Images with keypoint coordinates
= Beginning of Section =

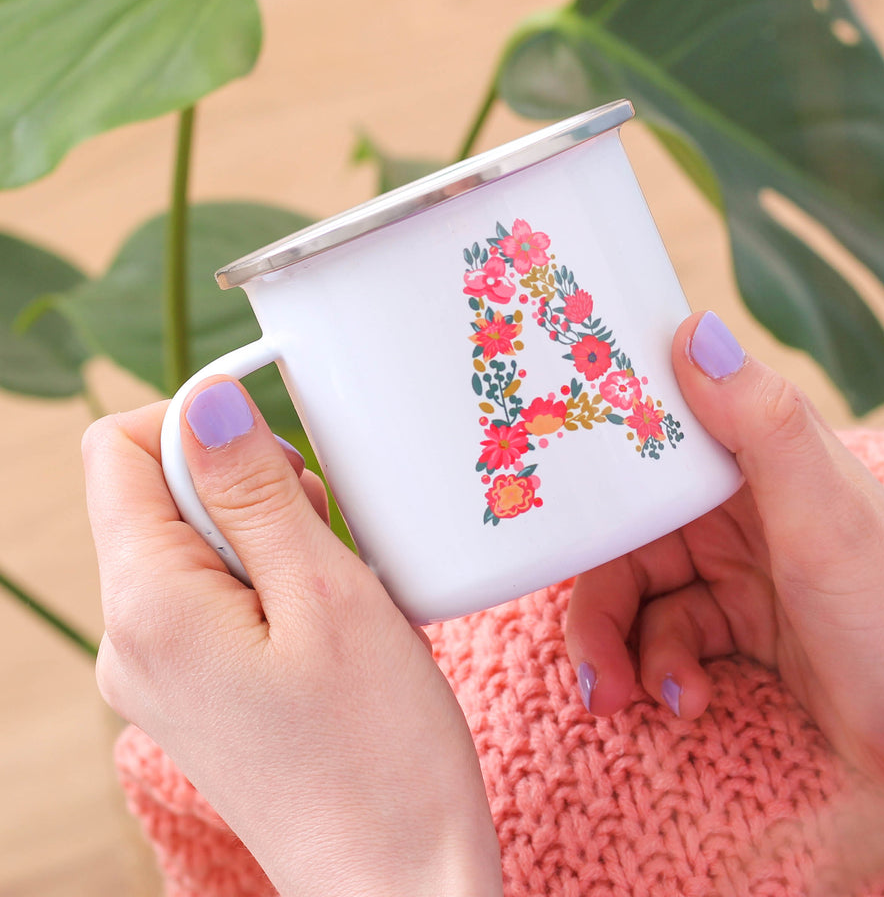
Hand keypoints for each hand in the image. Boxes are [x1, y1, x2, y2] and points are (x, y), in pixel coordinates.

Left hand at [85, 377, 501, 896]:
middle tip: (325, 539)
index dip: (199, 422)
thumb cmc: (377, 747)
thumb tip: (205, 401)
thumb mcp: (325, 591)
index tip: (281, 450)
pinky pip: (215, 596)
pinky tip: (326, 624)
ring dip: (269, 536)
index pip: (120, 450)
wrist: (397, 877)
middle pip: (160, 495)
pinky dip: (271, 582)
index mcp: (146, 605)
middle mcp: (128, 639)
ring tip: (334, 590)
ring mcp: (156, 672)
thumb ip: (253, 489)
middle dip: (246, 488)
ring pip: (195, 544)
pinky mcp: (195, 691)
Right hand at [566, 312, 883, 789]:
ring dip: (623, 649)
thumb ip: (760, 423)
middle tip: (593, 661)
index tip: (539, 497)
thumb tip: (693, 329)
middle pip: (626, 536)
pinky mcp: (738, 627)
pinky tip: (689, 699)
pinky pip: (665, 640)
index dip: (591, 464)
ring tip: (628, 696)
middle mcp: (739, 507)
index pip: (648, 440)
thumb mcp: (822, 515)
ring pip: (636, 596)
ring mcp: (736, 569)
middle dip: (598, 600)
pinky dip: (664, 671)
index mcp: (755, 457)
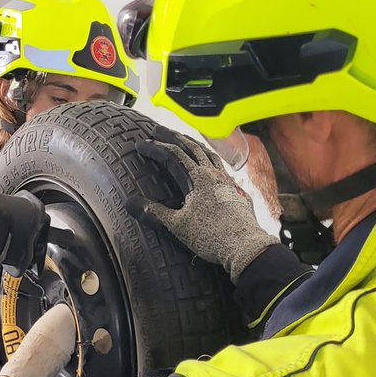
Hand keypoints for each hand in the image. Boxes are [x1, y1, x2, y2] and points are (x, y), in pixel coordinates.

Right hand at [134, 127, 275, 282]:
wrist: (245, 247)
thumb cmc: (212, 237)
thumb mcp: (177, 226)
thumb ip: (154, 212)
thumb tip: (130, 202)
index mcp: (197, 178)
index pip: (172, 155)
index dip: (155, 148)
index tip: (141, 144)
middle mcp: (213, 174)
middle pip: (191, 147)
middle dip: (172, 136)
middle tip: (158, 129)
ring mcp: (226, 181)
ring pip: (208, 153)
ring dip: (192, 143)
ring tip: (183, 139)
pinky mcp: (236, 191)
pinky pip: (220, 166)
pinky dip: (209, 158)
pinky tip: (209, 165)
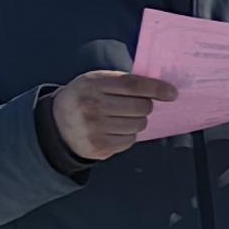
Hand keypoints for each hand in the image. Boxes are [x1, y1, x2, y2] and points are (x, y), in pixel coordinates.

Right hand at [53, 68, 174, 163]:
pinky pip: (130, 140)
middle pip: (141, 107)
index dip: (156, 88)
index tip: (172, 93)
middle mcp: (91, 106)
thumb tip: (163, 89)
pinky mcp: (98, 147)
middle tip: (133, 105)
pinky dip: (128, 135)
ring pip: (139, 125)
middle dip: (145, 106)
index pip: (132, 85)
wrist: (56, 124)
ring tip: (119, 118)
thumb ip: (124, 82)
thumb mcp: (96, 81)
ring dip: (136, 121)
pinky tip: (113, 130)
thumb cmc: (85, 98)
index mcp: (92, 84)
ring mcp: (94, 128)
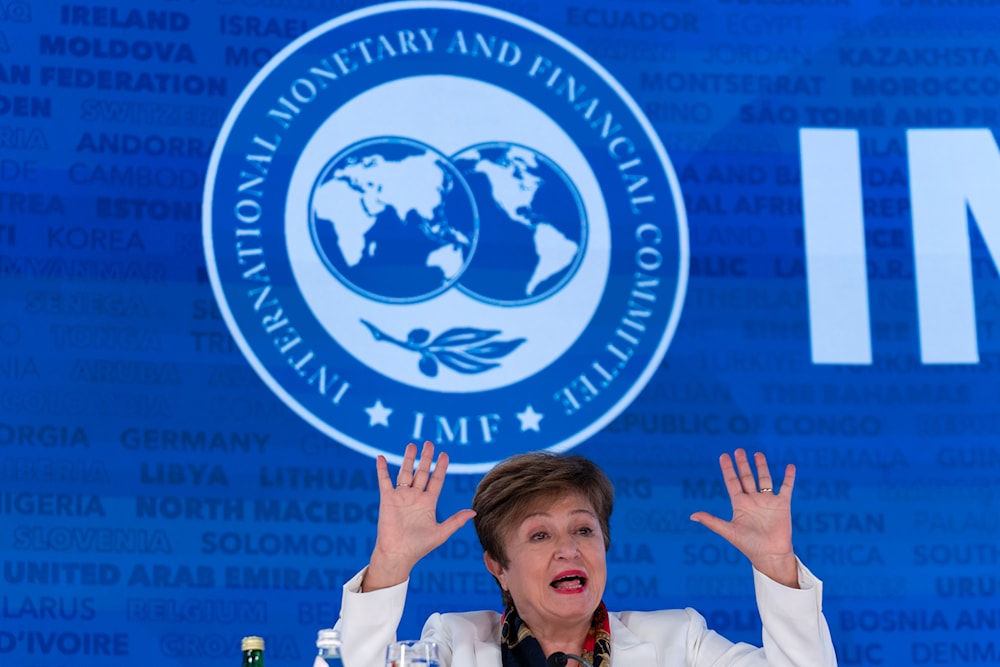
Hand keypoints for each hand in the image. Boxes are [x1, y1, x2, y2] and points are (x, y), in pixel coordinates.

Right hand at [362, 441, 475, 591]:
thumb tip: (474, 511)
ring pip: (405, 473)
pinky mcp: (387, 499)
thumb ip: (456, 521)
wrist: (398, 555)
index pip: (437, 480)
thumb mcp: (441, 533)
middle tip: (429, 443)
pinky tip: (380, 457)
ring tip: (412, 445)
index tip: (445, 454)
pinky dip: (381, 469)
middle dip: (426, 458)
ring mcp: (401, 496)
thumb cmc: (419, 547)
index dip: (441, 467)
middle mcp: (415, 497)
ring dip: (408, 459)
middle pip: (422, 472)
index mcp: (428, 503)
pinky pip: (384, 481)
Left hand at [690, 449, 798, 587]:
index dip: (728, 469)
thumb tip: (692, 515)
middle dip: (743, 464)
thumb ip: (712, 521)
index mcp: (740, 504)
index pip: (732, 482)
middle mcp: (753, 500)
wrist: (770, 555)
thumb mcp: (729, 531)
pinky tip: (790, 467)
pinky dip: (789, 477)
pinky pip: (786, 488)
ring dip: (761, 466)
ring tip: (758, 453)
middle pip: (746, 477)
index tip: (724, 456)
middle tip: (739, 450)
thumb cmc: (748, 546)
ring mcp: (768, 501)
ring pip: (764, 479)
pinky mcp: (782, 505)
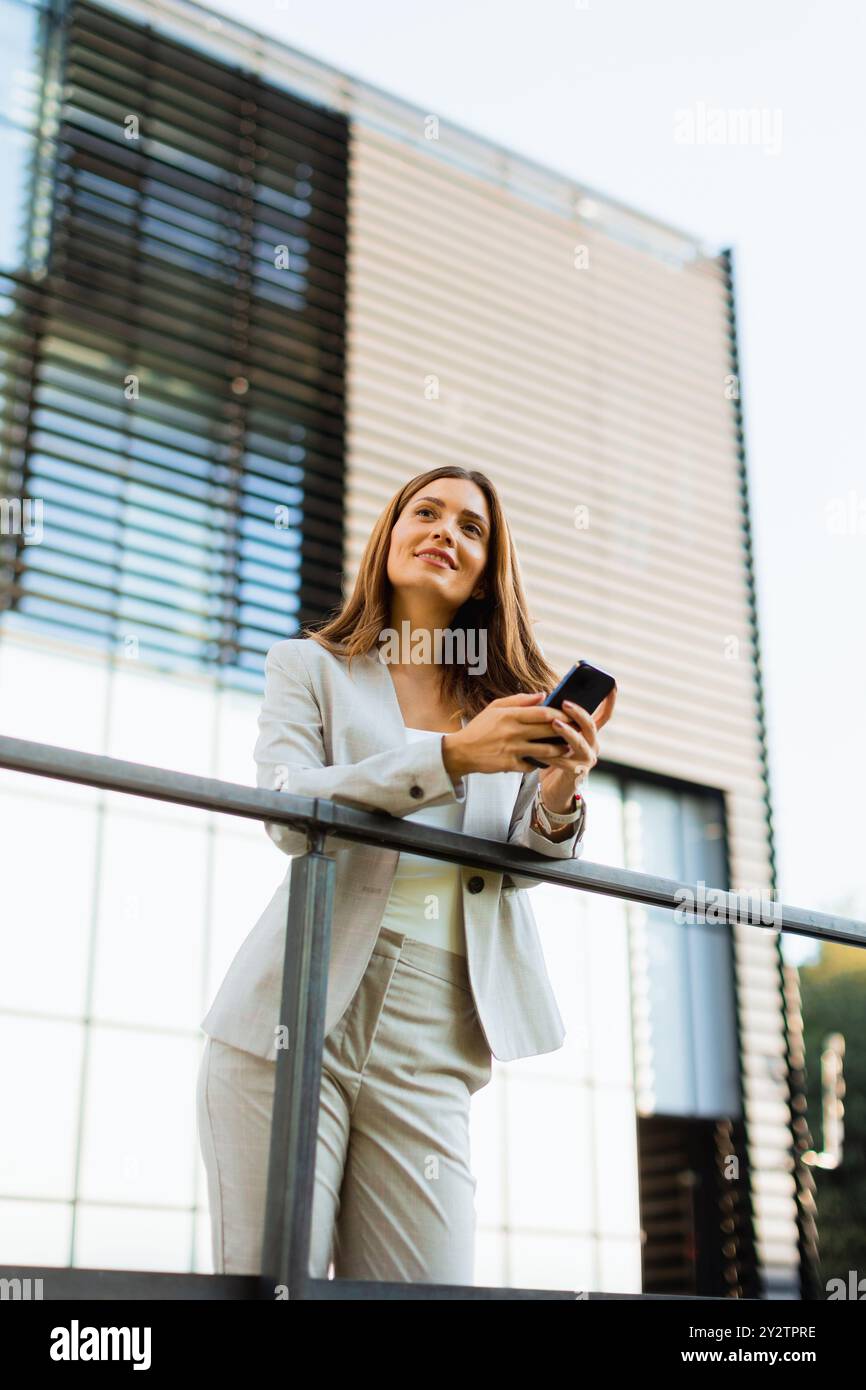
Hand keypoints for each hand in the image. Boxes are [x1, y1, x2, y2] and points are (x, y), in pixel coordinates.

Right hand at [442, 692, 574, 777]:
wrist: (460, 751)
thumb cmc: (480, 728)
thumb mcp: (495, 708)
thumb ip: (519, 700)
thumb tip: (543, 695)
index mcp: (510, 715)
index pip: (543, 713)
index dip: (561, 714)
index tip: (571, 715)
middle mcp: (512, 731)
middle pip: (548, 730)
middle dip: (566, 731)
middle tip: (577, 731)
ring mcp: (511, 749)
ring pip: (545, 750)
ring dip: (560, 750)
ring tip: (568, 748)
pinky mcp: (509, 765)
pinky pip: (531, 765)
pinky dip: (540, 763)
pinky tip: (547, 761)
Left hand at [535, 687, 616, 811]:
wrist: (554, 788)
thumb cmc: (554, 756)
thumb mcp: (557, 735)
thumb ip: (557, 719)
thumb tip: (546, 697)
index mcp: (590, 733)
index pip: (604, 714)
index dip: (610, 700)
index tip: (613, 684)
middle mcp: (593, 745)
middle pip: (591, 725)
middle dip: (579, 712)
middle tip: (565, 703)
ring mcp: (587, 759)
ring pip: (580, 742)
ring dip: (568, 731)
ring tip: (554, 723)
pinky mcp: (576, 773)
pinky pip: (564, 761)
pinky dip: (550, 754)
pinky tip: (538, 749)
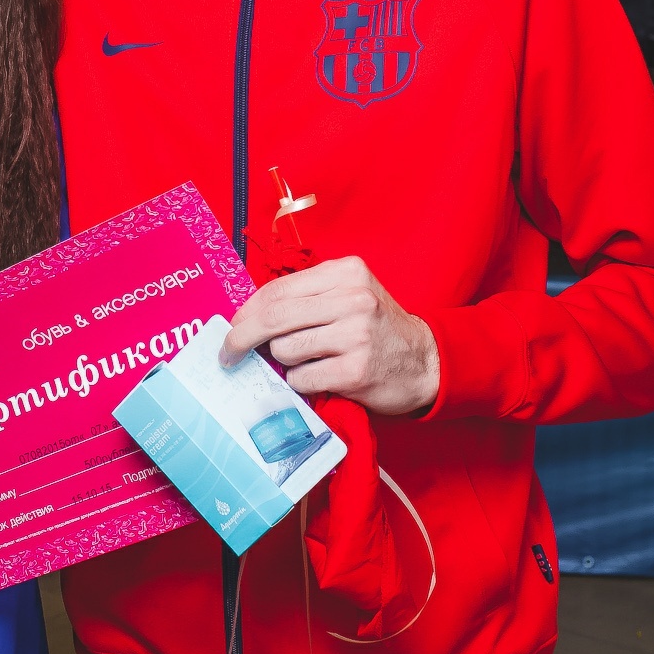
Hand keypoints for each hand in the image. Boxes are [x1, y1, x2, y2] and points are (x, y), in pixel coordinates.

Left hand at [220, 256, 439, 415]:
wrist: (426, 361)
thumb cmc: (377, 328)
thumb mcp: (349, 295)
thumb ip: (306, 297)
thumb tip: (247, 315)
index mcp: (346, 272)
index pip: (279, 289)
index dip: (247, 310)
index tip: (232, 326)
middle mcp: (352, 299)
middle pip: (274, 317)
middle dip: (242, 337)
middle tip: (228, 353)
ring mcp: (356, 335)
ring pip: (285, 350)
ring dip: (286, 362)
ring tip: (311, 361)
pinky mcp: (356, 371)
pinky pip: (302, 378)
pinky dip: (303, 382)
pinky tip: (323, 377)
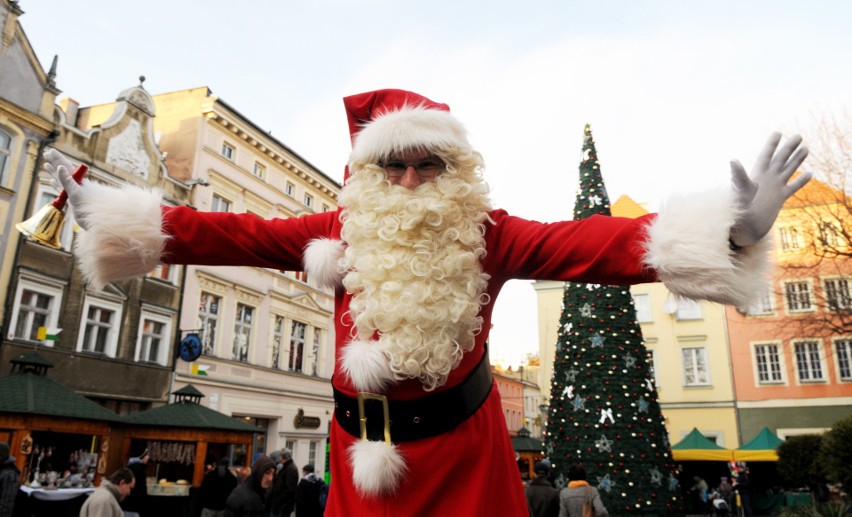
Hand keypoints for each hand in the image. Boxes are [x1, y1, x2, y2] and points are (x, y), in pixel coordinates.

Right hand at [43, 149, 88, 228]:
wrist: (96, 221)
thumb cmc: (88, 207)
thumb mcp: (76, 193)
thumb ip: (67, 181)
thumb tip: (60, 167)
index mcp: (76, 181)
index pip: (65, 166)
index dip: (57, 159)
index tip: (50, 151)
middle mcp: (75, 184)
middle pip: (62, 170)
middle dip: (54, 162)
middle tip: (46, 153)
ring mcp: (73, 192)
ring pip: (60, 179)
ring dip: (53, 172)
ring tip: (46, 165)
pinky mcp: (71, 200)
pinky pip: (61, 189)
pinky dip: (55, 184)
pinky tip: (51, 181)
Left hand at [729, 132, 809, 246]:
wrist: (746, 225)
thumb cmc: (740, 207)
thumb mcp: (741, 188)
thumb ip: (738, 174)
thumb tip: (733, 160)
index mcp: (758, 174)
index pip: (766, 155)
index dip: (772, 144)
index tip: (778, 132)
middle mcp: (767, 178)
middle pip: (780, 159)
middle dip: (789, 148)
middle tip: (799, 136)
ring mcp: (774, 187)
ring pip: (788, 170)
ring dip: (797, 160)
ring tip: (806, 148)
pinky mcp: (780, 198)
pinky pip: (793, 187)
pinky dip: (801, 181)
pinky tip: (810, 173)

= End of Section =

PROBLEM STATEMENT — Look above for the line with "middle pip: (141, 107)" and the line with "index mcp: (92, 84)", and reproduce exactly those two lines plus every line between, nothing more.

EXERCISE RESULT —
middle pip: (141, 107)
index dip: (156, 88)
index tip: (172, 93)
middle mcp: (91, 106)
thumb tip: (163, 89)
pinky mcp: (98, 147)
middle tip: (133, 105)
pinky dip: (128, 135)
ring pip: (139, 125)
middle dip: (145, 106)
index pip: (132, 85)
wrist: (56, 124)
ring tip: (119, 118)
thumb ip: (124, 82)
thumb mcp: (96, 81)
ring dip: (136, 121)
pinky tip: (113, 130)
thumb cmc: (85, 98)
index mcp: (92, 84)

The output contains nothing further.